Johnny Truelove (Emile Hirsch), patife covarde que não pensa duas vezes em seqüestrar o irmão de 16 anos de um cliente devedor, não é algo além de um vilãozinho asqueroso. A opção de colocar Bruce Willis como seu pai funciona como uma injeção de sal grosso, enxerto brutal no filme. A inclusão da mãe do seqüestrado (Sharon Stone) é mais emblemática: não só é o típico determinismo acerca da repressão e alheamento paternos criando traumas e desajustes em seus filhos (um julgamento irmão ao dos filmes de Larry Clark e contrário ao respeito de Gus Van Sant com os pais e filhos de seus longas) como também puxa para si o tal aspecto “pessoal” do cinema do pai Cassavetes, sem transcender a mera colagem: Sharon Stone repetiu o papel da mãe de Nick, Gena Rowlands, em Gloria, na refilmagem de Sidney Lumet.
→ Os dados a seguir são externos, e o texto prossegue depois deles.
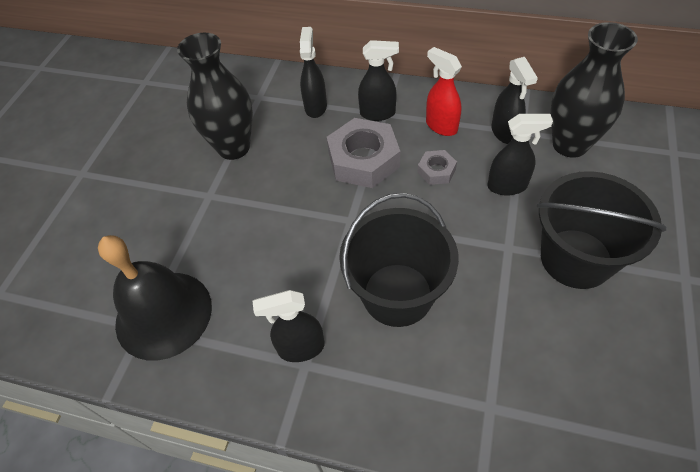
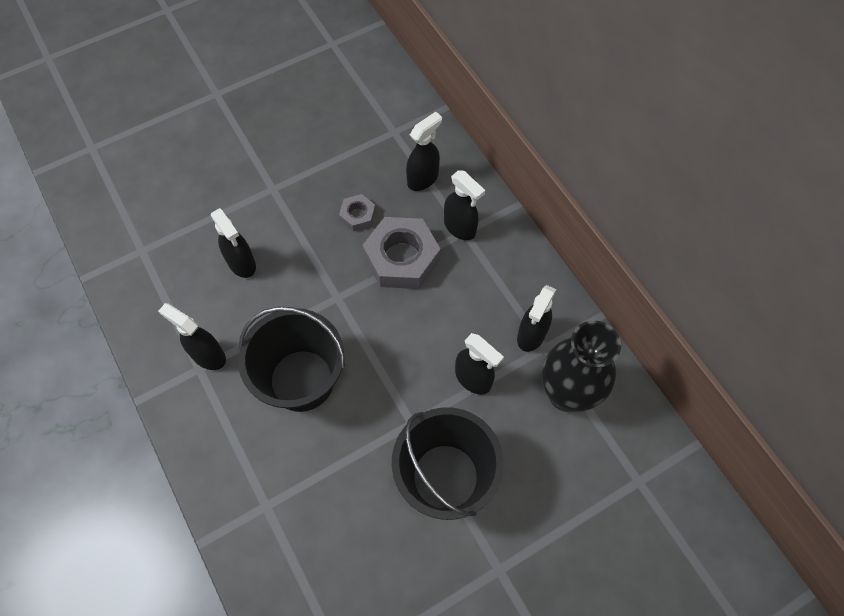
camera: 40 degrees right, 10 degrees up
black bell [98,235,212,361] -> none
black vase [177,33,253,160] -> none
grey nut [417,150,457,185] -> grey nut moved to [339,194,376,232]
red spray bottle [426,47,462,136] -> none
none -> black spray bottle [211,208,256,278]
Apesar de utilizar toda a sorte de tecidos estéticos, não se pode negar que Alpha Dog tem certa pulsação rítmica, que, mesmo sob fibrilações, acompanha a taquicardia delinqüente de seus personagens. Há alguns dados até notáveis, como o pai de um dos rapazes, que pernoita com duas belas mulheres, generosamente convidando seu filho e amigo a entrarem na brincadeira – para na manhã seguinte, já de terno, passar a lista de obrigações. Essa complexidade está mais que bem guardada na grande reserva do filme, Justin Timberlake, que faz Frankie, parceiro de Johnny. Serão dele, revelando-se grandessíssimo ator (aqui, pelo menos), e de Anton Yelchin (que faz o seqüestrado, Zack) os momentos de beleza do filme. Tomando conta de Zack, empurrando-o à sua primeira aventura sexual, tomando afeição pelo moleque ao mesmo tempo em que avista o penhasco para o qual o bando todo está indo logo à frente, Frankie é uma imagem que transparece uma verdade de cena. Não como a dos personagens de John Cassavetes, sempre livres das rédeas da trama, mas alguém mais franco num filme que determina a função imediata de seus personagens.

Com Justin e Anton acima, e resto do elenco segurando bem as pontas, poderia se aviltar que Nick Cassavetes é, pelo menos, um tremendo diretor de atores. Mas do que vale um bom ator perdido numa cascata imprecisa de imagens mal diagramadas? Um bom ator num filme estilisticamente árido é como um filho sem pai. Como Nick Cassavetes, que teve junto a ele a presença de seu papai John, mas cujo cinema continua órfão de um pai orientador para amadurecer seu estilo próprio.